• **WORK INSTRUCTIONS**:
Here are some records; copy every line that holds the word "Plants".

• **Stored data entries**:
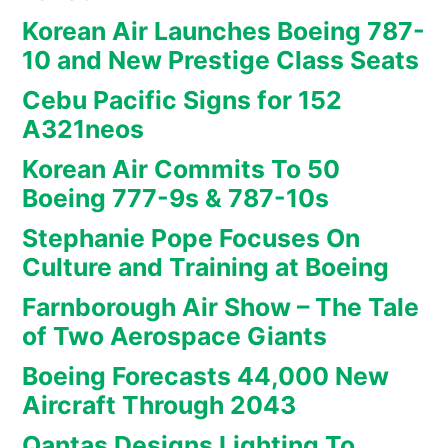
Korean Air Launches Boeing 787-
10 and New Prestige Class Seats
Cebu Pacific Signs for 152
A321neos
Korean Air Commits To 50
Boeing 777-9s & 787-10s
Stephanie Pope Focuses On
Culture and Training at Boeing
Farnborough Air Show – The Tale
of Two Aerospace Giants
Boeing Forecasts 44,000 New
Aircraft Through 2043
Qantas Designs Lighting To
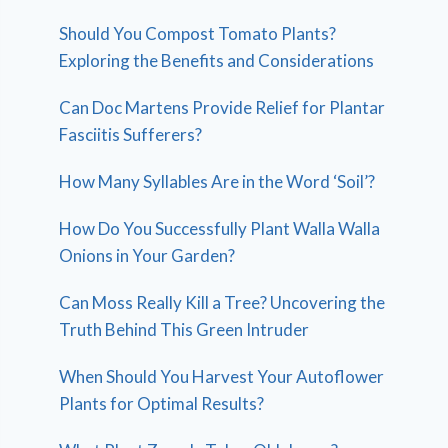
Should You Compost Tomato Plants?
Exploring the Benefits and Considerations
Can Doc Martens Provide Relief for Plantar
Fasciitis Sufferers?
How Many Syllables Are in the Word ‘Soil’?
How Do You Successfully Plant Walla Walla
Onions in Your Garden?
Can Moss Really Kill a Tree? Uncovering the
Truth Behind This Green Intruder
When Should You Harvest Your Autoflower
Plants for Optimal Results?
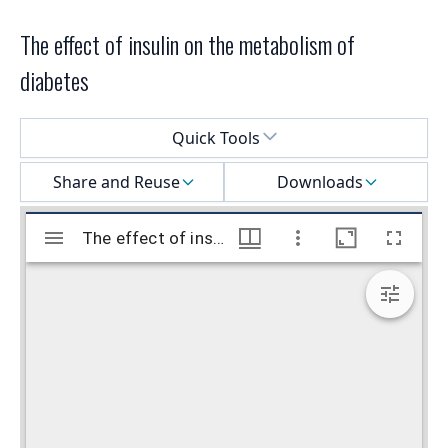
The effect of insulin on the metabolism of
diabetes
Select a menu
Quick Tools
Share and Reuse
Downloads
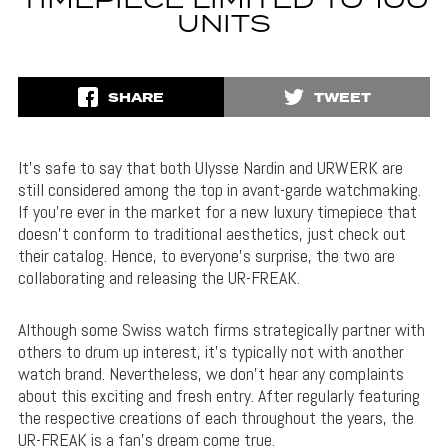
TIMEPIECE LIMITED TO 100
UNITS
SHARE
TWEET
It’s safe to say that both Ulysse Nardin and URWERK are
still considered among the top in avant-garde watchmaking.
If you’re ever in the market for a new luxury timepiece that
doesn’t conform to traditional aesthetics, just check out
their catalog. Hence, to everyone’s surprise, the two are
collaborating and releasing the UR-FREAK.
Although some Swiss watch firms strategically partner with
others to drum up interest, it’s typically not with another
watch brand. Nevertheless, we don’t hear any complaints
about this exciting and fresh entry. After regularly featuring
the respective creations of each throughout the years, the
UR-FREAK is a fan’s dream come true.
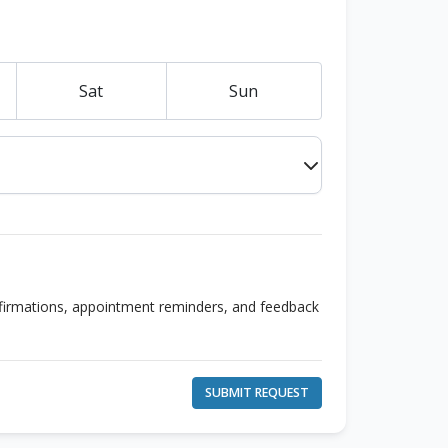
Sat
Sun
nfirmations, appointment reminders, and feedback
SUBMIT REQUEST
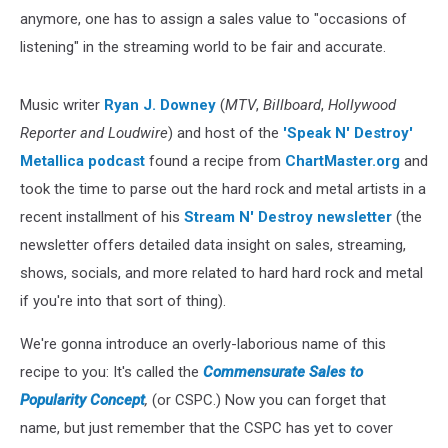
anymore, one has to assign a sales value to "occasions of
listening" in the streaming world to be fair and accurate.
Music writer
Ryan J. Downey
(
MTV
,
Billboard
,
Hollywood
Reporter and Loudwire
) and host of the
'Speak N' Destroy'
Metallica podcast
found a recipe from
ChartMaster.org
and
took the time to parse out the hard rock and metal artists in a
recent installment of his
Stream N' Destroy newsletter
(the
newsletter offers detailed data insight on sales, streaming,
shows, socials, and more related to hard hard rock and metal
if you're into that sort of thing).
We're gonna introduce an overly-laborious name of this
recipe to you: It's called the
Commensurate Sales to
Popularity Concept
,
(or CSPC.) Now you can forget that
name, but just remember that the CSPC has yet to cover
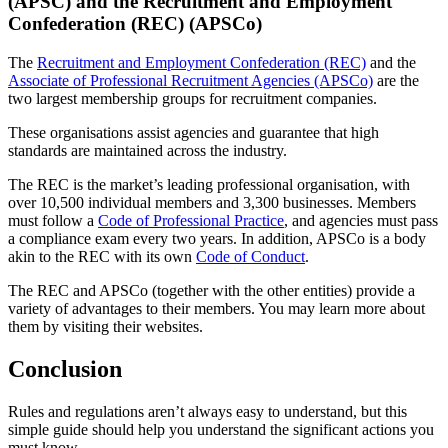
(APSC) and the Recruitment and Employment
Confederation (REC) (APSCo)
The
Recruitment and Employment Confederation (REC)
and the
Associate of Professional Recruitment Agencies (APSCo)
are the
two largest membership groups for recruitment companies.
These organisations assist agencies and guarantee that high
standards are maintained across the industry.
The REC is the market’s leading professional organisation, with
over 10,500 individual members and 3,300 businesses. Members
must follow a
Code of Professional Practice
, and agencies must pass
a compliance exam every two years. In addition, APSCo is a body
akin to the REC with its own
Code of Conduct
.
The REC and APSCo (together with the other entities) provide a
variety of advantages to their members. You may learn more about
them by visiting their websites.
Conclusion
Rules and regulations aren’t always easy to understand, but this
simple guide should help you understand the significant actions you
must know.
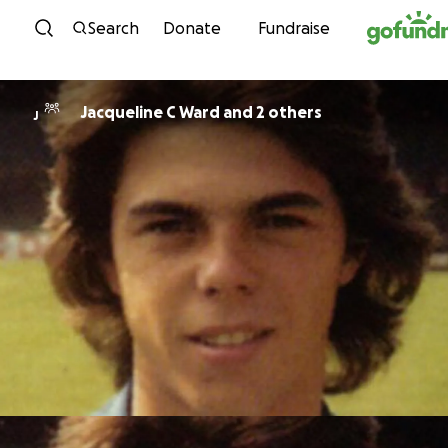
Skip to content
Search
Donate
Fundraise
Jacqueline C Ward and 2 others
J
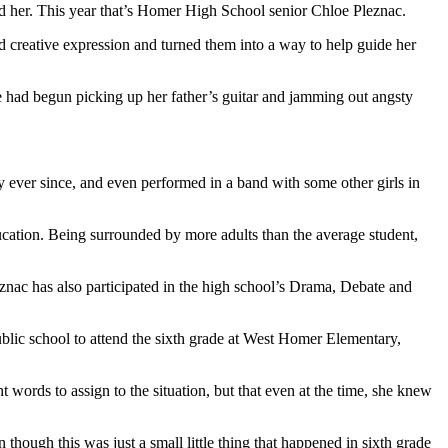
 her. This year that’s Homer High School senior Chloe Pleznac.
 creative expression and turned them into a way to help guide her
 had begun picking up her father’s guitar and jamming out angsty
y ever since, and even performed in a band with some other girls in
ucation. Being surrounded by more adults than the average student,
eznac has also participated in the high school’s Drama, Debate and
public school to attend the sixth grade at West Homer Elementary,
 words to assign to the situation, but that even at the time, she knew
though this was just a small little thing that happened in sixth grade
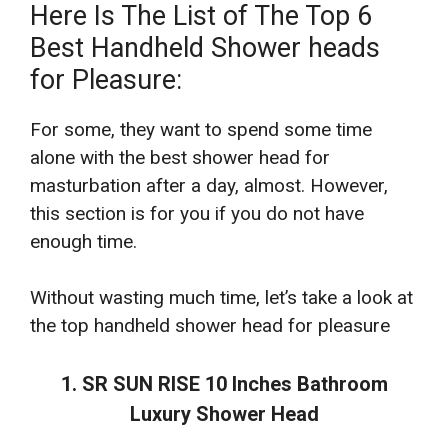
Here Is The List of The Top 6
Best Handheld Shower heads
for Pleasure:
For some, they want to spend some time
alone with the best shower head for
masturbation after a day, almost. However,
this section is for you if you do not have
enough time.
Without wasting much time, let’s take a look at
the top handheld shower head for pleasure
1. SR SUN RISE 10 Inches Bathroom
Luxury Shower Head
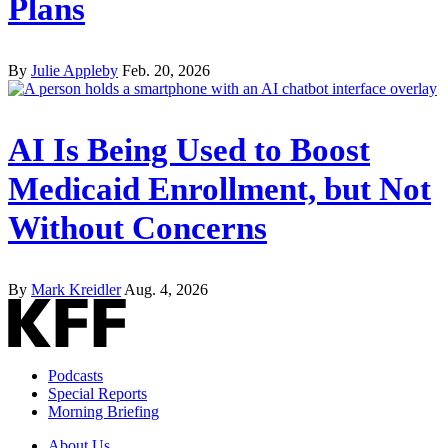
Plans
By
Julie Appleby
Feb. 20, 2026
AI Is Being Used to Boost
Medicaid Enrollment, but Not
Without Concerns
By
Mark Kreidler
Aug. 4, 2026
Podcasts
Special Reports
Morning Briefing
About Us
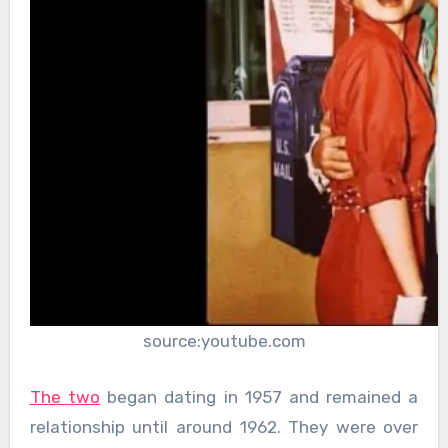
source:youtube.com
The two
began dating in 1957 and remained a
relationship until around 1962. They were over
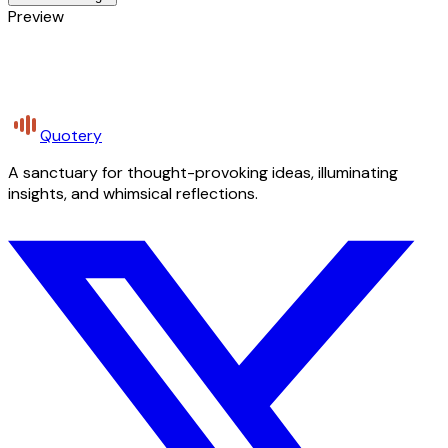
Preview
Quotery
A sanctuary for thought-provoking ideas, illuminating
insights, and whimsical reflections.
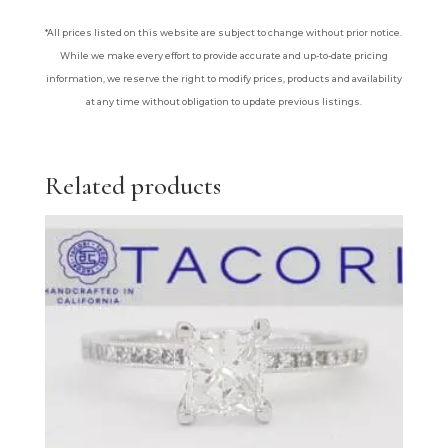
*All prices listed on this website are subject to change without prior notice.
While we make every effort to provide accurate and up-to-date pricing
information, we reserve the right to modify prices, products and availability
at any time without obligation to update previous listings.
Related products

• **RESPONSE**:
Should You Compost Tomato Plants?
Plants for Optimal Results?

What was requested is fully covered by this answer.